Clive Barker is back with only his second adult novel in the past decade, and the result is... middling. The premise pits fan favorite Harry D'Amour against the most famous and infamous of Barker's creations, the Hell Priest, aka Pinhead (or Pinfuck, as Harry takes to calling him. master of the pun, Harry is apparently not.) In practice, while the books starts with a huge, engaging bang, it then languishes on a ton of in depth world building and exposition. Harry becomes Pinhead's witness, the proposed author of his testament, his Scarlet Gospels, and does little else. He loses any and all potency as a protagonist by sheer virtue of not doing anything except trailing after Pinhead in Hell.
While the plotting and the pacing in that first part of the book are really strong, the writing is fairly bare, and, by Barker's standards, nearing appalling. The prose takes a massive step up after, but the plot, such as it is, slows to a crawl, and the characters come off as shockingly flat: Dale is strangely inconsistently written after his introduction, Caz was only mention by Harry before he gets stuck in their group, and Lana's only introduced pages before she gets thrown into Hell with them. Lana bitches, Dale flirts, and Caz... calls Harry Harold? That's pretty much their most defining characteristics. Norma is cool, but has some very negative tropes attached to her (Magical Negro in fiction, yup). I loved Harry, but he's merely reactionary for fully two-thirds of the books.

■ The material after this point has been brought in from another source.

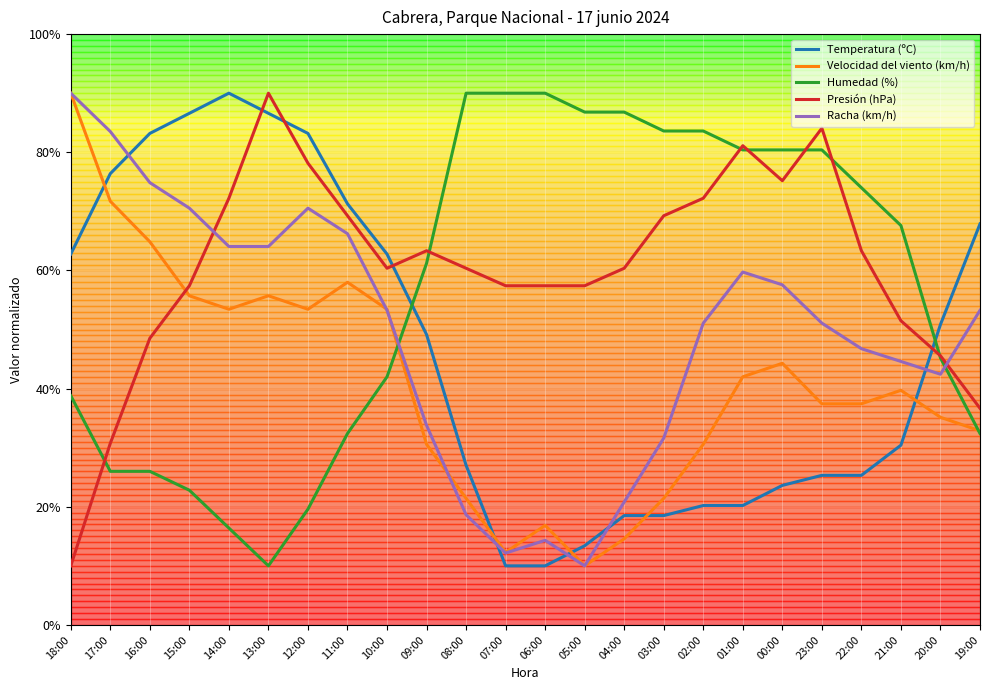

At which category does Presión (hPa) reach its first local peak?

13:00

I wasn't really here for Pinhead, so the inconsistencies didn't really bother me. I think Hell was extraordinarily well done, beautifully described, richly imagined and realized. However, setting it up so that only Lucifer himself is powerful enough to ultimately end Pinhead is hilarious and disappointing.

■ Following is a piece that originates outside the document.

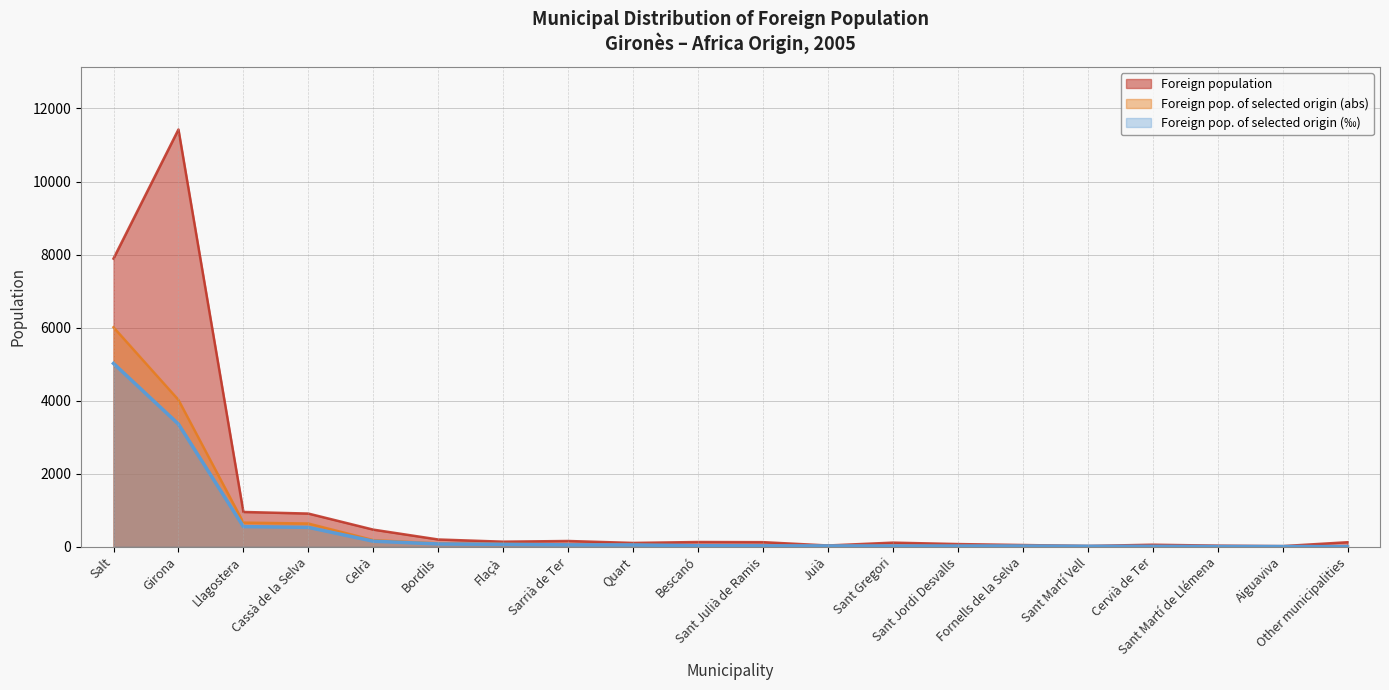

What is the sum of the Foreign population values at Quart and Celrà?

570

And then it continues on. And on and on, after the climax. In the reading slump I was in, that was painful. There's a reason movies cut to the heroes returning home triumphantly. And, good God, what reality did that scene with the preacher in his limousine belong to? I guess it was supposed to be humor, which was not only bizarrely executed, but poorly timed, since they're literally carrying Norma's dead body with them, grieving and bruised.
And, what is that? The Lament Configuration mysteriously appearing in Harry's office at the very end?! Do I smell cliffhanger? No. No, I don't, because they just get rid of it, and at that point, I was tired, and I was done.
I like to think I had realistic expectations for this novel, maybe a tad on the high side. And while it was all right, it failed to even meet my middling hopes for it.